▶ **Text provided**
:::
Respect Nature - Tumblr Posts
Vindurinn hefur sínar ástæður fyrir því að hann skilur eftir sig ummerki í sandinum. Hann veit um mátt sinn - í gegnum hann stækkar andinn og hann getur fært uppljómun. Það er mikilvægt að njóta sjónarinnar núna, því á morgun er allt horfið - Haraldur Unason Diego
Extremely important to increase awareness that often large herbivores are even MORE dangerous to you than the majority of carnivores. We don’t have natural predators anymore. We actually look very inherently intimidating and unnerving to most animals because of our body language and build. There are incredibly few species, few and far between, that may opportunistically try and see if we are a potential food source, usually desperate and exotic predators our most vulnerable are severely unlikely to ever encounter.
:::
▶ **Dataset**
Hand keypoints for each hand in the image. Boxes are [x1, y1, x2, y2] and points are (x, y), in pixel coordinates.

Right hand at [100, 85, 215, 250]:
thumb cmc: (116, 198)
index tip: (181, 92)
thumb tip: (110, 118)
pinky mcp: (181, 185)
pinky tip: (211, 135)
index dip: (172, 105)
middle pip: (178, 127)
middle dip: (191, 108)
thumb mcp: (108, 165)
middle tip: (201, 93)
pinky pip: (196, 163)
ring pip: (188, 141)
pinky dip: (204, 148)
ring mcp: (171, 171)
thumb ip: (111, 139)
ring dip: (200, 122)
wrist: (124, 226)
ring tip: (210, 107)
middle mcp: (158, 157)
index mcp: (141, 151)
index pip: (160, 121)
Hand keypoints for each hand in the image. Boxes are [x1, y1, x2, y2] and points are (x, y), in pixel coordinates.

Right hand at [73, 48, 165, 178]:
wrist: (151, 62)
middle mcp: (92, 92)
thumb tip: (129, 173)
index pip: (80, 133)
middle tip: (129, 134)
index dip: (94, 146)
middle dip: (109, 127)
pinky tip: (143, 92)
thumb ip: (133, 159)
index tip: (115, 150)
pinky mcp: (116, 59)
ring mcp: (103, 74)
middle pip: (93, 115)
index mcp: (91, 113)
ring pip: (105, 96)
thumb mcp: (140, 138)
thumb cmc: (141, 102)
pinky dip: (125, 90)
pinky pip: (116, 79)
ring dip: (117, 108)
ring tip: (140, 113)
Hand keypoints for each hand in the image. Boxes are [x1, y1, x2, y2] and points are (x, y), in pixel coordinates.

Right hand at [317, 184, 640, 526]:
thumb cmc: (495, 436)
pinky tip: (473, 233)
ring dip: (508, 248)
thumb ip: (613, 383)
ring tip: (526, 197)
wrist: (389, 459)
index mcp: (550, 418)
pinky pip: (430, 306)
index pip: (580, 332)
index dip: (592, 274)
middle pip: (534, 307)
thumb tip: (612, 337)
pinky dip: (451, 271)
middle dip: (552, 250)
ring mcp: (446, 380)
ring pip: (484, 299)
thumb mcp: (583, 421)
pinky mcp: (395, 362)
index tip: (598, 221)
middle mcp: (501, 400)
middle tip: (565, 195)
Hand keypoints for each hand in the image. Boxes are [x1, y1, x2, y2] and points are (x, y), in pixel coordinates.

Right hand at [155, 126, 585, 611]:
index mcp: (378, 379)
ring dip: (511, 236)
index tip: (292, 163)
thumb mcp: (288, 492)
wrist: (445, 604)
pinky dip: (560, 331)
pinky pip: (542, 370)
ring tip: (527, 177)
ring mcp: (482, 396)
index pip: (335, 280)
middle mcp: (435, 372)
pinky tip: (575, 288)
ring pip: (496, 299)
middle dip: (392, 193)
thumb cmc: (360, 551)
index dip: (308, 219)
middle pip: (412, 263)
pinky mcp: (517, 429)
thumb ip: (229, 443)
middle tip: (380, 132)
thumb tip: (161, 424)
:::
▶ **Directions**
**A.** Shorten the paragraph beginning "Extremely important to increase awareness" in the posts on respecting nature, keeping its main facts.
**B.** Edit the posts on respecting nature from "Respect Nature - Tumblr" to "to ever encounter.", replacing "carnivores" with "meat-eaters".

▶ **Expected results**
**A.** It is very important to raise awareness that large herbivores are often more dangerous to people than most carnivores. We no longer have natural predators, and our body language and build make us look intimidating and unnerving to most animals. Very few species might opportunistically test whether we are food. These are usually desperate, exotic predators that our most vulnerable are very unlikely to ever encounter.

**B.**
Respect Nature - Tumblr Posts
Vindurinn hefur sínar ástæður fyrir því að hann skilur eftir sig ummerki í sandinum. Hann veit um mátt sinn - í gegnum hann stækkar andinn og hann getur fært uppljómun. Það er mikilvægt að njóta sjónarinnar núna, því á morgun er allt horfið - Haraldur Unason Diego
Extremely important to increase awareness that often large herbivores are even MORE dangerous to you than the majority of meat-eaters. We don’t have natural predators anymore. We actually look very inherently intimidating and unnerving to most animals because of our body language and build. There are incredibly few species, few and far between, that may opportunistically try and see if we are a potential food source, usually desperate and exotic predators our most vulnerable are severely unlikely to ever encounter.